The addLoader() method is used to load the data sources from different data sources to a RAG pipeline. You can find the signature below:

Parameters

loaderParam
string
required

The data to embed, can be a URL, local file or raw content, depending on the data type.. You can find the full list of supported data sources here.

Usage

Load data from webpage

Code example
import { RAGApplicationBuilder } from '@llm-tools/embedjs';

import { OpenAiEmbeddings } from '@llm-tools/embedjs-openai';

import { HNSWDb } from '@llm-tools/embedjs-hnswlib';

import { WebLoader } from '@llm-tools/embedjs-loader-web';



const app = await new RAGApplicationBuilder()

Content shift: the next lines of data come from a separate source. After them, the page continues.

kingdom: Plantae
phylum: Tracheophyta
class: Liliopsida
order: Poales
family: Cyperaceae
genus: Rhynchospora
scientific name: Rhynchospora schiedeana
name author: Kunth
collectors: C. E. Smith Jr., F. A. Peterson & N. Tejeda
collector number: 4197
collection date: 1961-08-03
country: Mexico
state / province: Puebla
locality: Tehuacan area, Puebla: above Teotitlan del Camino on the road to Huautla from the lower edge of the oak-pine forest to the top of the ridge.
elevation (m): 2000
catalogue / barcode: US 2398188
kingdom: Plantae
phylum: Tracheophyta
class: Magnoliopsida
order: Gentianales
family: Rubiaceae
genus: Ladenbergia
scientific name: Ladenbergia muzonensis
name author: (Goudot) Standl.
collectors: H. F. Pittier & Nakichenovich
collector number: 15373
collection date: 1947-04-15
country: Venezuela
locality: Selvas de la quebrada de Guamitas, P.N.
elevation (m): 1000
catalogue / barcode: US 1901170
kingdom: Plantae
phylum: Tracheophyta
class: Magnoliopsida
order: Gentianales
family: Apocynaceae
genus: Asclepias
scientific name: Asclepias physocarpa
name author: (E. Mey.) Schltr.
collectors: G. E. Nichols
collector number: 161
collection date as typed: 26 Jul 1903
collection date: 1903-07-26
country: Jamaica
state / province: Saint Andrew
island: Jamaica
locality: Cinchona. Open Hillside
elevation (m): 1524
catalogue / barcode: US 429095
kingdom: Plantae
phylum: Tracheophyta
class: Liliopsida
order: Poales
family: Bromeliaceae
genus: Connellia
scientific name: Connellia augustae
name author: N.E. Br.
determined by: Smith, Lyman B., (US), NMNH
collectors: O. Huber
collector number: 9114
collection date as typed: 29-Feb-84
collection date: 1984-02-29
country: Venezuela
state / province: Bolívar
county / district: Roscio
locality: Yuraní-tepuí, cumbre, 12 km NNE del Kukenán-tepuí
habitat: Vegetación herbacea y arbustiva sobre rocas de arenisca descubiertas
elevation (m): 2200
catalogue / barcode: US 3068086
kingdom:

.setModel(SIMPLE_MODELS.OPENAI_GPT4_O)

.setEmbeddingModel(new OpenAiEmbeddings())

.setVectorDatabase(new HNSWDb())

.build();



await app.addLoader(new WebLoader({ urlOrContent: 'https://www.forbes.com/profile/elon-musk' }));

//Add loader completed with 4 new entries for 6c8d1a7b-ea34-4927-8823-xba29dcfc5ac

Load data from sitemap

Code example
import { RAGApplicationBuilder } from '@llm-tools/embedjs';

import { OpenAiEmbeddings } from '@llm-tools/embedjs-openai';

import { HNSWDb } from '@llm-tools/embedjs-hnswlib';

import { SitemapLoader } from '@llm-tools/embedjs-loader-sitemap';



const app = await new RAGApplicationBuilder()

.setModel(SIMPLE_MODELS.OPENAI_GPT4_O)

.setEmbeddingModel(new OpenAiEmbeddings())

.setVectorDatabase(new HNSWDb())

.build();



await app.addLoader(new SitemapLoader({ url: '"https://js.langchain.com/sitemap.xml' }));

//Add loader completed with 11024 new entries for 6c8d1a7b-ea34-4927-8823-xba29dcfc5ad

You can find complete list of supported data sources here.